Start of MATERIAL PROVIDED

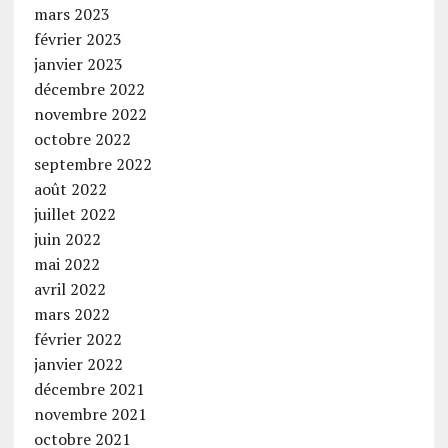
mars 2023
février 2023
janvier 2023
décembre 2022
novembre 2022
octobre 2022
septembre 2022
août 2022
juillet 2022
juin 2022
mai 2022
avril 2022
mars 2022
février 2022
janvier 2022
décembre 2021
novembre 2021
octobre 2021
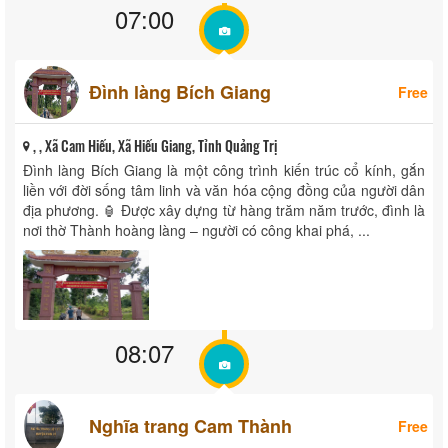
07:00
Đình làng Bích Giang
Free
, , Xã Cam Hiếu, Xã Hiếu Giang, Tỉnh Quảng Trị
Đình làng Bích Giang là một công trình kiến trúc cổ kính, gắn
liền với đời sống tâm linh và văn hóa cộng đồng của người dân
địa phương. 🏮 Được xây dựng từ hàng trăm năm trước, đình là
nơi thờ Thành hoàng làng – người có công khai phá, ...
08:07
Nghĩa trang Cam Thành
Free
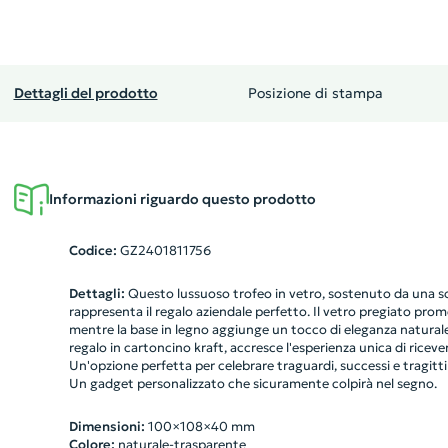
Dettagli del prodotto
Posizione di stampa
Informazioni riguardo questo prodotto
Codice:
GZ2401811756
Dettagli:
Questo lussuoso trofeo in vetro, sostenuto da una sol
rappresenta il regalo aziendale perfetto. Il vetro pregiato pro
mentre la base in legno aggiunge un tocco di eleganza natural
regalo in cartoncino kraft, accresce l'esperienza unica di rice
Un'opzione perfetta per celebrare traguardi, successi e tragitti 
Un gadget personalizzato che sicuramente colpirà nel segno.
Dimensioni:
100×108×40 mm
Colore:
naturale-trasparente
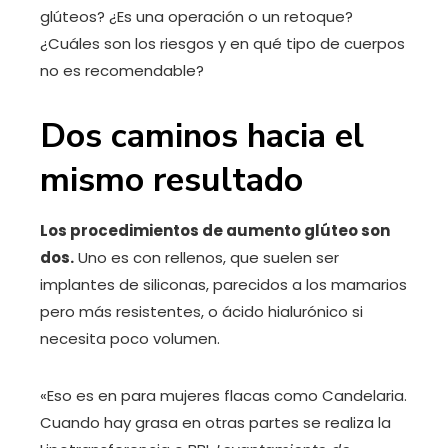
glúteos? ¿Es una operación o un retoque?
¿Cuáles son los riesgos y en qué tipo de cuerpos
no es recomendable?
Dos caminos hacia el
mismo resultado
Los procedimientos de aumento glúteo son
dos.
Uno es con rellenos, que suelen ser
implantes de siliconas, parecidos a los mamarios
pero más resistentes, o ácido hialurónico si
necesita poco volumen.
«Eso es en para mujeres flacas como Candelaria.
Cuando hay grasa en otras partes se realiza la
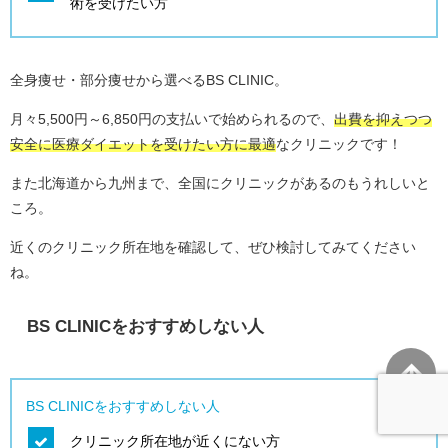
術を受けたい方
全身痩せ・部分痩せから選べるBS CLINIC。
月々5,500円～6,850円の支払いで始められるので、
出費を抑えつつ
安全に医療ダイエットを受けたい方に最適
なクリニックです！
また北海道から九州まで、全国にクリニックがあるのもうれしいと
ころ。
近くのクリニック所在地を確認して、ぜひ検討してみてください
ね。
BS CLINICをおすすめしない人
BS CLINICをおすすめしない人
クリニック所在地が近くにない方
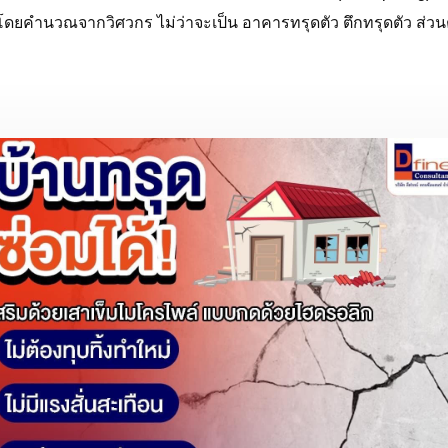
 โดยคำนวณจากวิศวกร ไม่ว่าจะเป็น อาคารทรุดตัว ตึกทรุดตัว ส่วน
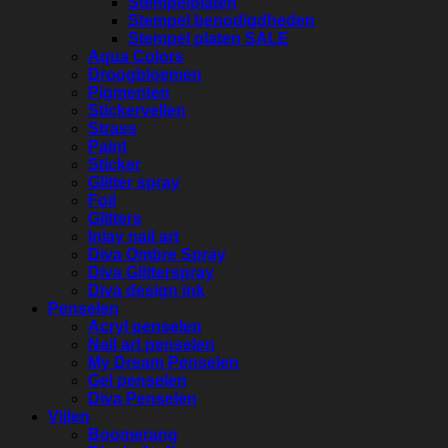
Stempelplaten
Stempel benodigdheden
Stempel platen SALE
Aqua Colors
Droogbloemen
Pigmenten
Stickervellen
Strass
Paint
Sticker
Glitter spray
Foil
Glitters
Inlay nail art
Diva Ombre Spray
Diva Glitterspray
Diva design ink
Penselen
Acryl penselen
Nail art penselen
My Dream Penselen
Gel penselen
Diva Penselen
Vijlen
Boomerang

End of MATERIAL PROVIDED

#### EXERCISE BRIEF
Put everything from the line containing "Stempelplaten" down to the end of the listing into a numbered list, omitting blank lines.

#### YOUR SOLUTION
1. Stempelplaten
2. Stempel benodigdheden
3. Stempel platen SALE
4. Aqua Colors
5. Droogbloemen
6. Pigmenten
7. Stickervellen
8. Strass
9. Paint
10. Sticker
11. Glitter spray
12. Foil
13. Glitters
14. Inlay nail art
15. Diva Ombre Spray
16. Diva Glitterspray
17. Diva design ink
18. Penselen
19. Acryl penselen
20. Nail art penselen
21. My Dream Penselen
22. Gel penselen
23. Diva Penselen
24. Vijlen
25. Boomerang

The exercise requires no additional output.